Researchers at the University of California-Los Angeles have developed a computer program that can simultaneously detect cancer and identify from a patient's blood sample where in the body the cancer is located. The scientists call the program CancerLocator, which works by measuring tumor DNA circulating in the blood.
The program works by looking for specific molecular patterns in cancer DNA that are free flowing in the patients' blood and comparing the patterns against a database of tumor epigenetics, from different cancer types, collated by the authors. DNA from tumor cells is known to end up in the bloodstream in the earliest stages of cancer so offers a unique target for early detection of the disease.
“In general, the higher the fraction of tumor DNAs in blood, the more accurate the program was at producing a diagnostic result,” said UCLA Professor Jasmine Zhou, co-lead author of the paper. “Therefore, tumors in well-circulated organs, such as the liver or lungs, are easier to diagnose early using this approach than in less-circulated organs such as the breast.”
In the study, the new computer program and two other methods — Random Forest and Support Vector Machine — were tested with blood samples from 29 liver cancer patients, 12 lung cancer patients and 5 breast cancer patients. Tests were run 10 times on each sample to validate the results. The Random Forest and Support Vector Machine methods had an overall error rate (the chance that the test produces a false positive) of 0.646 and 0.604 respectively, while the new program obtained a lower error rate of 0.265. 
Twenty-five out of the 29 liver cancer patients and 5 out of 12 lung cancer patients tested in this study had early stage cancers, which the program was able to detect in 80 percent of cases. Although the level of tumor DNA present in the blood is much lower during the early stages of these cancers, the program was still able to make a diagnosis demonstrating the potential of this method for the early detection of cancer, according to the researchers.

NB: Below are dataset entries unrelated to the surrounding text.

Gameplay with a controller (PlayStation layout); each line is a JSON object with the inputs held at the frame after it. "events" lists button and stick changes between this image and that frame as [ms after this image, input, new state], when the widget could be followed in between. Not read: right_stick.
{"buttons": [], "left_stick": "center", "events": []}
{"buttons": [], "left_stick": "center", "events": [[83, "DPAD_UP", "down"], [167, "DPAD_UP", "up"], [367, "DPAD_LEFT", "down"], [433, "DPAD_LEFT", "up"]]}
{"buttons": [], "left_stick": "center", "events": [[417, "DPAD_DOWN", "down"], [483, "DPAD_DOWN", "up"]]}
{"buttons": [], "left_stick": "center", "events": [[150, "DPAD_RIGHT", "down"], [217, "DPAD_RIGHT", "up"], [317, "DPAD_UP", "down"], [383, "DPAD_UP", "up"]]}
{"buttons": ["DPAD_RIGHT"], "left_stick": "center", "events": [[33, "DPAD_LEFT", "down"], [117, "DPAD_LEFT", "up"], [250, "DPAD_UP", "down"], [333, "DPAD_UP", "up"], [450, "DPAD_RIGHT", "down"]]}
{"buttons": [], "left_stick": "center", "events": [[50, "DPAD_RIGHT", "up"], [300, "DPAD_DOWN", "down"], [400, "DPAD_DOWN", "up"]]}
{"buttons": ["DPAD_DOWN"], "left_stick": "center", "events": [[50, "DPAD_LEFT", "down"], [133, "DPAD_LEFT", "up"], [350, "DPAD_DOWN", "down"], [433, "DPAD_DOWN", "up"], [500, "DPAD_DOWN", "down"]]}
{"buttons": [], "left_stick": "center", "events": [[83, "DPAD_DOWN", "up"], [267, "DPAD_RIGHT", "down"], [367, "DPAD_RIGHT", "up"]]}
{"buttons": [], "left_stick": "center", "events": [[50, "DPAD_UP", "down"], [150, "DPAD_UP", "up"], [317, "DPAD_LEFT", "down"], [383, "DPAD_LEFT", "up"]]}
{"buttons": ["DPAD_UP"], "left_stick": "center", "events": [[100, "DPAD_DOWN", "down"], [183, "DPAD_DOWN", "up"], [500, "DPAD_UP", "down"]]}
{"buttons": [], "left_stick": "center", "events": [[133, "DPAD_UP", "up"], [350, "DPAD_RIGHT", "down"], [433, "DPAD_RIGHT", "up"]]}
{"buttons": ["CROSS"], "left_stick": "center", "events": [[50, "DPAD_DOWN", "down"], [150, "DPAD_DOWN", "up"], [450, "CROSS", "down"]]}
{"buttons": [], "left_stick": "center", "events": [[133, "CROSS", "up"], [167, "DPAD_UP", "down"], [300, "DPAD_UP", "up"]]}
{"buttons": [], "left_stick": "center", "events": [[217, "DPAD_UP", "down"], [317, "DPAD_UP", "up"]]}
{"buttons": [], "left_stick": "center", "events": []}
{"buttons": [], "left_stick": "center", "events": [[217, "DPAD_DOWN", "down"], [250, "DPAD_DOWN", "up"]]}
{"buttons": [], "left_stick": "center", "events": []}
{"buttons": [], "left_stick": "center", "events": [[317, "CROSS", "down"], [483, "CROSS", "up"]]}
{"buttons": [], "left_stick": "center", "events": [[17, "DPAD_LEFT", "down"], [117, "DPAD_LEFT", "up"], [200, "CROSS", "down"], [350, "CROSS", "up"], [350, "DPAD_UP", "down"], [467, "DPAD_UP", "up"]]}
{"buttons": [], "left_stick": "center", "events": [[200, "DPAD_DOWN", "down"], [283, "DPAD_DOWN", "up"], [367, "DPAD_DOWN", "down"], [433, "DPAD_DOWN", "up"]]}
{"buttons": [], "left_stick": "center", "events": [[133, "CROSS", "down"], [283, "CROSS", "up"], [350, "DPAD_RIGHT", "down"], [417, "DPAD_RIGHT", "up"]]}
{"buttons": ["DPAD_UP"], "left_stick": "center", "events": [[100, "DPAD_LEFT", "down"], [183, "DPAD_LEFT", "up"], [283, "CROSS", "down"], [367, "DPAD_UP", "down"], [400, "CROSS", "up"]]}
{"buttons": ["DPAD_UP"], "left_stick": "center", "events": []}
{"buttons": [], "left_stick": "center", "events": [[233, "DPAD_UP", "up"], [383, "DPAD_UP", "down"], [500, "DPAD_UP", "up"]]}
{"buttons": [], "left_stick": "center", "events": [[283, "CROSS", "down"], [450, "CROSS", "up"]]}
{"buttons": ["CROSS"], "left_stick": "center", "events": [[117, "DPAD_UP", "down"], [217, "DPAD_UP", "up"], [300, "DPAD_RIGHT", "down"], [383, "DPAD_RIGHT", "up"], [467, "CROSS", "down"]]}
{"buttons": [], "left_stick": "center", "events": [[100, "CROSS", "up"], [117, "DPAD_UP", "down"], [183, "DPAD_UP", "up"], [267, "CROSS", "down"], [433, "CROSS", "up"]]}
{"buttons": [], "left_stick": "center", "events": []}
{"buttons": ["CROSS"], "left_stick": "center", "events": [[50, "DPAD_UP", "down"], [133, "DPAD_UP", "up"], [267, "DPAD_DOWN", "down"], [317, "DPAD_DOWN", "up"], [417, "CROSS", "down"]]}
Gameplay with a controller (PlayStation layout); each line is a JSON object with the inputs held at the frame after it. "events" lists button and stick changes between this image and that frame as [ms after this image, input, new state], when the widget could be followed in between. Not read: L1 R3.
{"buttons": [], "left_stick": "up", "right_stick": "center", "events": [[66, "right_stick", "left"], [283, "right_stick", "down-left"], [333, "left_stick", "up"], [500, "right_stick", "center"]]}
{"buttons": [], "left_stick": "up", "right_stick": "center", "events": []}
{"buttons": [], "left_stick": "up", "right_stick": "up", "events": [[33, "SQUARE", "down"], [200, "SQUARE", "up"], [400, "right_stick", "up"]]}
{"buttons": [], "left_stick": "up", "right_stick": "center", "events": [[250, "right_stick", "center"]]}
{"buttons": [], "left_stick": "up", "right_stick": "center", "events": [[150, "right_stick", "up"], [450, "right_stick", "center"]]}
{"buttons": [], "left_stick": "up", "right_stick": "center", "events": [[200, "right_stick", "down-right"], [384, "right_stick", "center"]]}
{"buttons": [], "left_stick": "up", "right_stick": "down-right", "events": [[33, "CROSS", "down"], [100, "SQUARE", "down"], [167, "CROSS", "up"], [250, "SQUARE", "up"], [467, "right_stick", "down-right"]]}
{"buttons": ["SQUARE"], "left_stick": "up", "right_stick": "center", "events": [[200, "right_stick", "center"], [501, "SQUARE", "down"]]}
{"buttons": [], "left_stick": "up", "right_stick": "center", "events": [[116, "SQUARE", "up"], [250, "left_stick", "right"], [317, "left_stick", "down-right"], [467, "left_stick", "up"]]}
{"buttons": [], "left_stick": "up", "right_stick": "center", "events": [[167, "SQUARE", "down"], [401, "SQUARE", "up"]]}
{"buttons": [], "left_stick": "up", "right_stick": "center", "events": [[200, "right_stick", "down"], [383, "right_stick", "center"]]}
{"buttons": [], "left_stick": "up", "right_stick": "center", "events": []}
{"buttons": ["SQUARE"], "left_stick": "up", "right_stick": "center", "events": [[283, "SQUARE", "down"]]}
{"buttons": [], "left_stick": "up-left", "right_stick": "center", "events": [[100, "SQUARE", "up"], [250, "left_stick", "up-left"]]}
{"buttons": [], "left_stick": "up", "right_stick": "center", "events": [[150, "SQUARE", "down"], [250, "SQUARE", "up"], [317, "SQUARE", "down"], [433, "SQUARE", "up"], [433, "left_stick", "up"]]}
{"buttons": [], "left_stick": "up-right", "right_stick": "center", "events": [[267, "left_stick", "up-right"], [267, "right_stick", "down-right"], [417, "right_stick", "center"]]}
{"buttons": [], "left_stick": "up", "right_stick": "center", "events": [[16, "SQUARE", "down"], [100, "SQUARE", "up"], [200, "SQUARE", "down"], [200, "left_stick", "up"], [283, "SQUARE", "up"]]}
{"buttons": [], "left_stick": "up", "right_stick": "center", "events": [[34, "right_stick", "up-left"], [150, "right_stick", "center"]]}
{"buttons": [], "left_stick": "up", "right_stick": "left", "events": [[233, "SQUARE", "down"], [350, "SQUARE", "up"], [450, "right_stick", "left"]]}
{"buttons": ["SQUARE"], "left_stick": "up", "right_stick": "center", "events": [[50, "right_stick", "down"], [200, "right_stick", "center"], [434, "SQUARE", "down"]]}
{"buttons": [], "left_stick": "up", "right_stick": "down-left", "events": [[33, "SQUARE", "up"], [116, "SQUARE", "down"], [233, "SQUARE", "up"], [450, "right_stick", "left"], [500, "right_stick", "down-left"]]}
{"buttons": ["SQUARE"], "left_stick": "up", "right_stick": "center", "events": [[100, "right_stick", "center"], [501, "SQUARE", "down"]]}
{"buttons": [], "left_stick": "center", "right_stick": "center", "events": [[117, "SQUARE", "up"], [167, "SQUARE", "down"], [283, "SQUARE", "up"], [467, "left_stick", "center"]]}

Similarly, Zhou and her colleagues tested CancerLocator on real data from breast, liver, and lung cancer patients — though their model was developed to distinguish between those and non-cancer as well as colon and kidney tumors — and compared it to random forest and support vector machine approaches. Again they found that their approach outperformed the others, with an error rate of 0.265.
The research results were published in Genome Biology.